What needs to be done: All entries need to be written out again exactly, without their pictures.

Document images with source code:

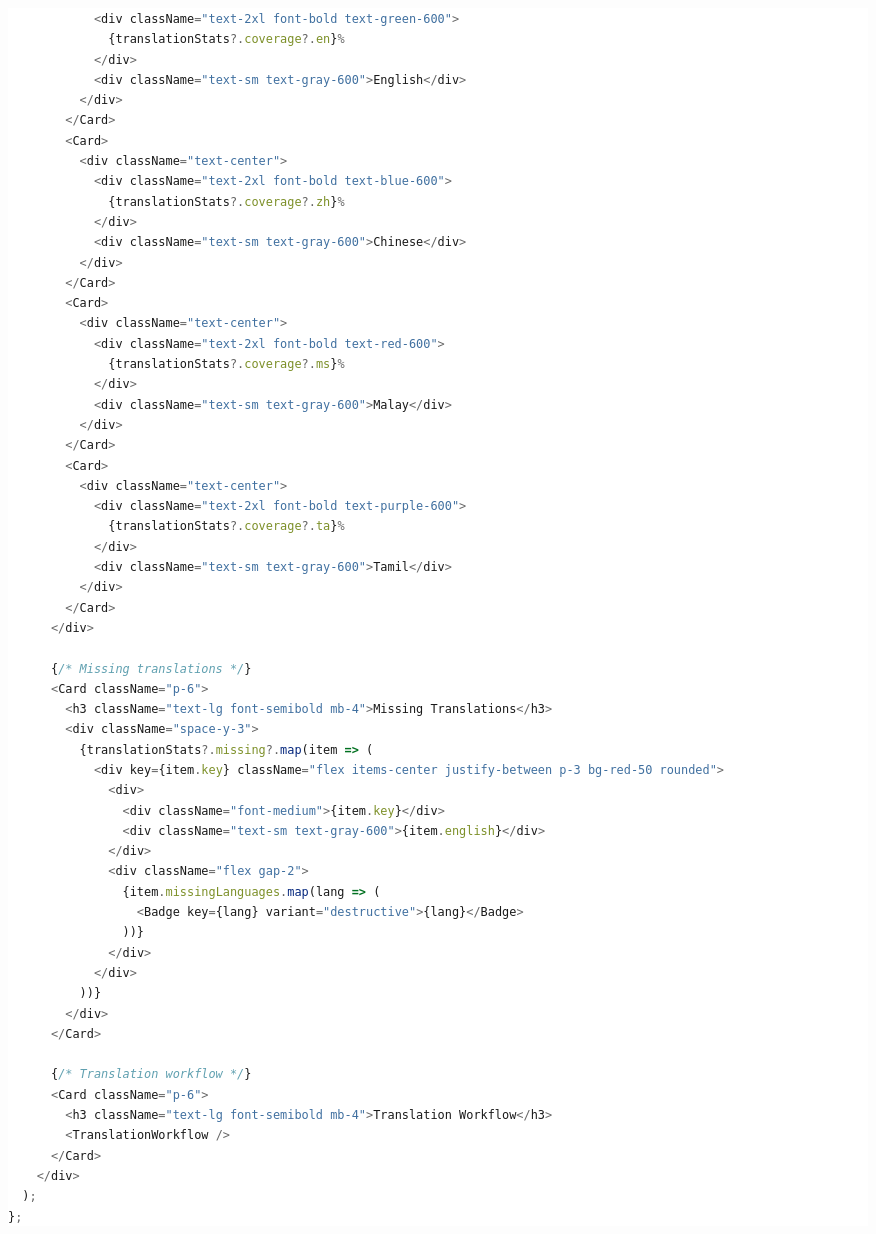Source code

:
 ```typescript
            <div className="text-2xl font-bold text-green-600">
              {translationStats?.coverage?.en}%
            </div>
            <div className="text-sm text-gray-600">English</div>
          </div>
        </Card>
        <Card>
          <div className="text-center">
            <div className="text-2xl font-bold text-blue-600">
              {translationStats?.coverage?.zh}%
            </div>
            <div className="text-sm text-gray-600">Chinese</div>
          </div>
        </Card>
        <Card>
          <div className="text-center">
            <div className="text-2xl font-bold text-red-600">
              {translationStats?.coverage?.ms}%
            </div>
            <div className="text-sm text-gray-600">Malay</div>
          </div>
        </Card>
        <Card>
          <div className="text-center">
            <div className="text-2xl font-bold text-purple-600">
              {translationStats?.coverage?.ta}%
            </div>
            <div className="text-sm text-gray-600">Tamil</div>
          </div>
        </Card>
      </div>

      {/* Missing translations */}
      <Card className="p-6">
        <h3 className="text-lg font-semibold mb-4">Missing Translations</h3>
        <div className="space-y-3">
          {translationStats?.missing?.map(item => (
            <div key={item.key} className="flex items-center justify-between p-3 bg-red-50 rounded">
              <div>
                <div className="font-medium">{item.key}</div>
                <div className="text-sm text-gray-600">{item.english}</div>
              </div>
              <div className="flex gap-2">
                {item.missingLanguages.map(lang => (
                  <Badge key={lang} variant="destructive">{lang}</Badge>
                ))}
              </div>
            </div>
          ))}
        </div>
      </Card>

      {/* Translation workflow */}
      <Card className="p-6">
        <h3 className="text-lg font-semibold mb-4">Translation Workflow</h3>
        <TranslationWorkflow />
      </Card>
    </div>
  );
};
```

Answer section:
Source code

:
 ```typescript
            <div className="text-2xl font-bold text-green-600">
              {translationStats?.coverage?.en}%
            </div>
            <div className="text-sm text-gray-600">English</div>
          </div>
        </Card>
        <Card>
          <div className="text-center">
            <div className="text-2xl font-bold text-blue-600">
              {translationStats?.coverage?.zh}%
            </div>
            <div className="text-sm text-gray-600">Chinese</div>
          </div>
        </Card>
        <Card>
          <div className="text-center">
            <div className="text-2xl font-bold text-red-600">
              {translationStats?.coverage?.ms}%
            </div>
            <div className="text-sm text-gray-600">Malay</div>
          </div>
        </Card>
        <Card>
          <div className="text-center">
            <div className="text-2xl font-bold text-purple-600">
              {translationStats?.coverage?.ta}%
            </div>
            <div className="text-sm text-gray-600">Tamil</div>
          </div>
        </Card>
      </div>

      {/* Missing translations */}
      <Card className="p-6">
        <h3 className="text-lg font-semibold mb-4">Missing Translations</h3>
        <div className="space-y-3">
          {translationStats?.missing?.map(item => (
            <div key={item.key} className="flex items-center justify-between p-3 bg-red-50 rounded">
              <div>
                <div className="font-medium">{item.key}</div>
                <div className="text-sm text-gray-600">{item.english}</div>
              </div>
              <div className="flex gap-2">
                {item.missingLanguages.map(lang => (
                  <Badge key={lang} variant="destructive">{lang}</Badge>
                ))}
              </div>
            </div>
          ))}
        </div>
      </Card>

      {/* Translation workflow */}
      <Card className="p-6">
        <h3 className="text-lg font-semibold mb-4">Translation Workflow</h3>
        <TranslationWorkflow />
      </Card>
    </div>
  );
};
```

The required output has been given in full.